Isoflavones are a class of phytoestrogens plant-derived compounds with estrogenic activity. Soybeans and soy products are the richest sources of isoflavones in the human diet.
Isoflavone(CAS NO: 574-12-9) is used for high cholesterol, high blood pressure, and preventing diseases of the heart and blood vessels. It is also used for type 2 diabetes, asthma, lung cancer, endometrial cancer, prostate cancer, and thyroid cancer, as well as preventing weak bones (osteoporosis), and slowing the progression of kidney disease.
Other uses include treating constipation and diarrhea, as well as decreasing protein in the urine of people with kidney disease, improving memory, and treating muscle soreness caused by exercise.
In foods, Isoflavone(CAS NO: 574-12-9) is used as a milk substitute in infant feeding formulas, and as an alternative to cow's milk. Isoflavones are eaten boiled or roasted. Isoflavone flour is used as an ingredient in foods, beverages, and condiments.
The preservation of normal arterial function plays an important role in cardiovascular disease prevention. The ability of arteries to dilate in response to nitric oxide produced by the endothelial cells that line their inner surface (endothelium-mediated vasodilation) is compromised in people at high risk for cardiovascular disease.
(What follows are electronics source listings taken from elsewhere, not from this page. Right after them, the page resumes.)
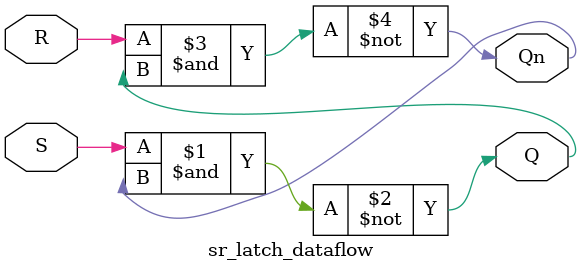
<source format=v>
`timescale 1ns / 1ps
module sr_latch_dataflow (
    input       S,          // Inputs
    input       R,          // 
    output      Q,          // Output
    output      Qn);      //

    // NAND1
    assign Q = ~(S & Qn);

    // NAND2
    assign Qn = ~(R & Q);

endmodule
</source>
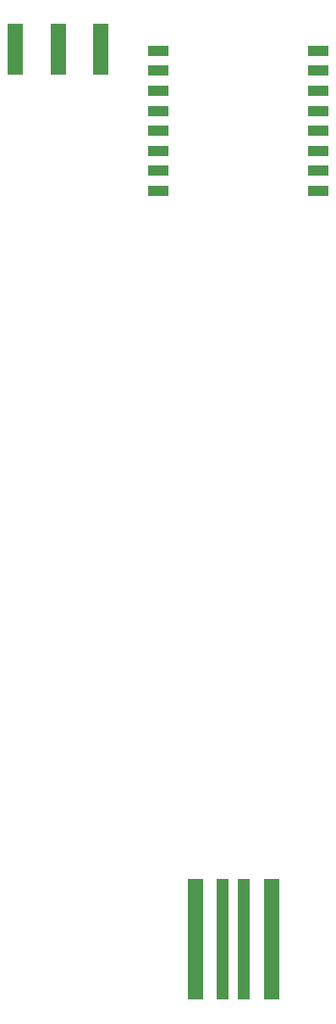
<source format=gbr>
G04 #@! TF.GenerationSoftware,KiCad,Pcbnew,(5.1.7)-1*
G04 #@! TF.CreationDate,2021-01-29T19:27:48+01:00*
G04 #@! TF.ProjectId,powiloc,706f7769-6c6f-4632-9e6b-696361645f70,rev?*
G04 #@! TF.SameCoordinates,Original*
G04 #@! TF.FileFunction,Paste,Top*
G04 #@! TF.FilePolarity,Positive*
%FSLAX46Y46*%
G04 Gerber Fmt 4.6, Leading zero omitted, Abs format (unit mm)*
G04 Created by KiCad (PCBNEW (5.1.7)-1) date 2021-01-29 19:27:48*
%MOMM*%
%LPD*%
G01*
G04 APERTURE LIST*
%ADD10R,1.500000X5.080000*%
%ADD11R,1.270000X12.065000*%
%ADD12R,1.524000X12.100000*%
%ADD13R,2.000000X1.000000*%
G04 APERTURE END LIST*
D10*
X124714000Y-56896000D03*
X120464000Y-56896000D03*
X128964000Y-56896000D03*
D11*
X141160500Y-145669000D03*
D12*
X138430000Y-145664200D03*
D11*
X143319500Y-145681700D03*
D12*
X146050000Y-145664200D03*
D13*
X150748000Y-71008000D03*
X150748000Y-69008000D03*
X150748000Y-67008000D03*
X150748000Y-65008000D03*
X150748000Y-63008000D03*
X150748000Y-61008000D03*
X150748000Y-59008000D03*
X150748000Y-57008000D03*
X134748000Y-57008000D03*
X134748000Y-59008000D03*
X134748000Y-61008000D03*
X134748000Y-63008000D03*
X134748000Y-65008000D03*
X134748000Y-67008000D03*
X134748000Y-69008000D03*
X134748000Y-71008000D03*
M02*

</source>
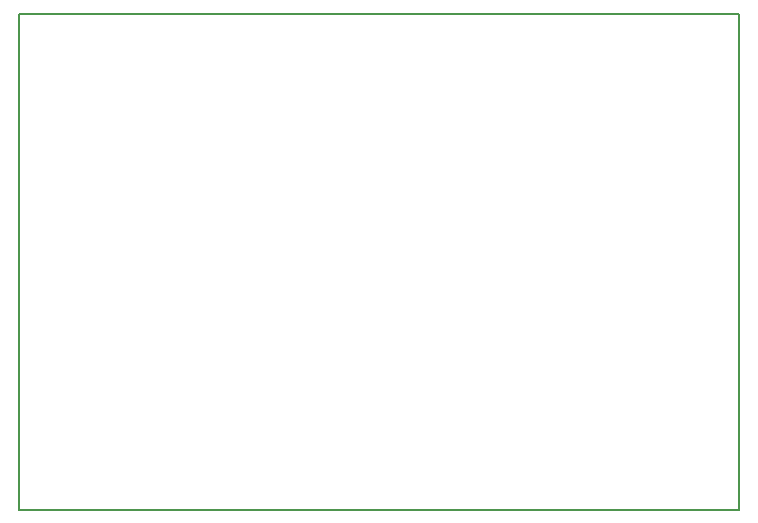
<source format=gm1>
G04 #@! TF.GenerationSoftware,KiCad,Pcbnew,(5.0.0)*
G04 #@! TF.CreationDate,2018-10-31T15:25:37+01:00*
G04 #@! TF.ProjectId,Digital,4469676974616C2E6B696361645F7063,rev?*
G04 #@! TF.SameCoordinates,Original*
G04 #@! TF.FileFunction,Profile,NP*
%FSLAX46Y46*%
G04 Gerber Fmt 4.6, Leading zero omitted, Abs format (unit mm)*
G04 Created by KiCad (PCBNEW (5.0.0)) date 10/31/18 15:25:37*
%MOMM*%
%LPD*%
G01*
G04 APERTURE LIST*
%ADD10C,0.150000*%
G04 APERTURE END LIST*
D10*
X130000000Y-69000000D02*
X191000000Y-69000000D01*
X130000000Y-111000000D02*
X130000000Y-69000000D01*
X191000000Y-111000000D02*
X130000000Y-111000000D01*
X191000000Y-69000000D02*
X191000000Y-111000000D01*
M02*

</source>
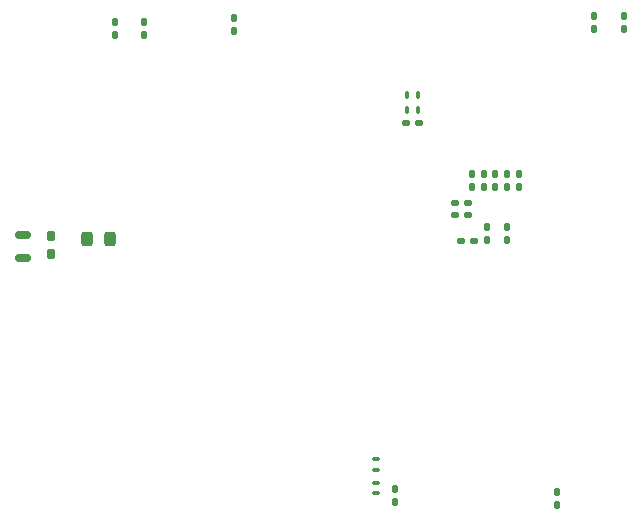
<source format=gbp>
%FSLAX46Y46*%
%MOMM*%
%AMPS18*
1,1,0.500000,-0.250000,0.375000*
1,1,0.500000,-0.250000,-0.375000*
21,1,1.000000,0.750000,0.000000,0.000000,180.000000*
21,1,0.500000,1.250000,0.000000,0.000000,180.000000*
1,1,0.500000,0.250000,0.375000*
1,1,0.500000,0.250000,-0.375000*
%
%ADD18PS18*%
%AMPS10*
1,1,0.240000,0.180000,-0.130000*
1,1,0.240000,0.180000,0.130000*
21,1,0.600000,0.260000,0.000000,0.000000,360.000000*
21,1,0.360000,0.500000,0.000000,0.000000,360.000000*
1,1,0.240000,-0.180000,-0.130000*
1,1,0.240000,-0.180000,0.130000*
%
%ADD10PS10*%
%AMPS17*
1,1,0.240000,-0.130000,-0.180000*
1,1,0.240000,0.130000,-0.180000*
21,1,0.600000,0.260000,0.000000,0.000000,270.000000*
21,1,0.360000,0.500000,0.000000,0.000000,270.000000*
1,1,0.240000,-0.130000,0.180000*
1,1,0.240000,0.130000,0.180000*
%
%ADD17PS17*%
%AMPS14*
1,1,0.240000,-0.180000,0.130000*
1,1,0.240000,-0.180000,-0.130000*
21,1,0.600000,0.260000,0.000000,0.000000,180.000000*
21,1,0.360000,0.500000,0.000000,0.000000,180.000000*
1,1,0.240000,0.180000,0.130000*
1,1,0.240000,0.180000,-0.130000*
%
%ADD14PS14*%
%AMPS11*
1,1,0.240000,0.130000,0.180000*
1,1,0.240000,-0.130000,0.180000*
21,1,0.600000,0.260000,0.000000,0.000000,90.000000*
21,1,0.360000,0.500000,0.000000,0.000000,90.000000*
1,1,0.240000,0.130000,-0.180000*
1,1,0.240000,-0.130000,-0.180000*
%
%ADD11PS11*%
%AMPS16*
1,1,0.340000,-0.480000,-0.180000*
1,1,0.340000,0.480000,-0.180000*
21,1,0.700000,0.960000,0.000000,0.000000,270.000000*
21,1,0.360000,1.300000,0.000000,0.000000,270.000000*
1,1,0.340000,-0.480000,0.180000*
1,1,0.340000,0.480000,0.180000*
%
%ADD16PS16*%
%AMPS12*
1,1,0.360000,-0.195000,-0.220000*
1,1,0.360000,0.195000,-0.220000*
21,1,0.800000,0.390000,0.000000,0.000000,270.000000*
21,1,0.440000,0.750000,0.000000,0.000000,270.000000*
1,1,0.360000,-0.195000,0.220000*
1,1,0.360000,0.195000,0.220000*
%
%ADD12PS12*%
%AMPS13*
1,1,0.200000,-0.100000,0.200000*
1,1,0.200000,-0.100000,-0.200000*
21,1,0.400000,0.400000,0.000000,0.000000,180.000000*
21,1,0.200000,0.600000,0.000000,0.000000,180.000000*
1,1,0.200000,0.100000,0.200000*
1,1,0.200000,0.100000,-0.200000*
%
%ADD13PS13*%
%AMPS15*
1,1,0.200000,0.200000,0.100000*
1,1,0.200000,-0.200000,0.100000*
21,1,0.400000,0.400000,0.000000,0.000000,90.000000*
21,1,0.200000,0.600000,0.000000,0.000000,90.000000*
1,1,0.200000,0.200000,-0.100000*
1,1,0.200000,-0.200000,-0.100000*
%
%ADD15PS15*%
G01*
%LPD*%
G01*
%LPD*%
G75*
D10*
X5200000Y1250000D03*
D10*
X6300000Y1250000D03*
D11*
X-21625000Y18700000D03*
D11*
X-21625000Y19800000D03*
D11*
X8125000Y5825000D03*
D11*
X8125000Y6925000D03*
D10*
X575000Y11250000D03*
D10*
X1675000Y11250000D03*
D12*
X-29476681Y1673331D03*
D12*
X-29476681Y173331D03*
D13*
X675000Y12375000D03*
D13*
X1575000Y12375000D03*
D11*
X-24125000Y18700000D03*
D11*
X-24125000Y19800000D03*
D14*
X5800000Y4500000D03*
D14*
X4700000Y4500000D03*
D11*
X7125000Y5825000D03*
D11*
X7125000Y6925000D03*
D11*
X6125000Y5825000D03*
D11*
X6125000Y6925000D03*
D11*
X16500000Y19200000D03*
D11*
X16500000Y20300000D03*
D11*
X9125000Y5825000D03*
D11*
X9125000Y6925000D03*
D11*
X10125000Y5825000D03*
D11*
X10125000Y6925000D03*
D15*
X-1950000Y-17185000D03*
D15*
X-1950000Y-18085000D03*
D11*
X9125000Y1325000D03*
D11*
X9125000Y2425000D03*
D16*
X-31851681Y-151669D03*
D16*
X-31851681Y1748331D03*
D17*
X7375000Y2425000D03*
D17*
X7375000Y1325000D03*
D18*
X-26476569Y1423347D03*
D18*
X-24476569Y1423347D03*
D13*
X675000Y13625000D03*
D13*
X1575000Y13625000D03*
D11*
X19000000Y19200000D03*
D11*
X19000000Y20300000D03*
D14*
X5800000Y3500000D03*
D14*
X4700000Y3500000D03*
D11*
X13375000Y-21050000D03*
D11*
X13375000Y-19950000D03*
D11*
X-375000Y-20800000D03*
D11*
X-375000Y-19700000D03*
D11*
X-13970000Y19045000D03*
D11*
X-13970000Y20145000D03*
D15*
X-1950000Y-19185000D03*
D15*
X-1950000Y-20085000D03*
M02*

</source>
To date, results of randomized controlled trials on the effect of soy isoflavones on arterial function have been mixed. However, most placebo-controlled trials found no significant improvement in endothelium-mediated vasodilation when postmenopausal women were supplemented with up to 80 mg/day of soy isoflavones or up to 60 g/day of soy protein containing isoflavones. Arterial stiffness is another measure of arterial function. Measurements of arterial stiffness assess the distensibility of arteries, and a strong association between arterial stiffness and atherosclerosis has been observed.
In placebo-controlled clinical trials, supplementation of postmenopausal women with 80 mg/day of a soy isoflavone extract for five weeks significantly decreased arterial stiffness, as did supplementation of men and postmenopausal women with 40 g/day of soy protein providing 118 mg/day of soy isoflavones for three months.
Although most studies have not found supplementation with soy protein or isoflavones to improve endothelium-mediated vasodilation, preliminary research suggests that soy isoflavone supplementation may decrease arterial stiffness.
However, a recent randomized controlled, cross-over trial in hypertensive individuals found that supplementation with soy protein containing 118 mg/day of isoflavones for six months did not improve measures of arterial function, including arterial stiffness. More research is needed to determine whether supplementation with soy isoflavones improves arterial function.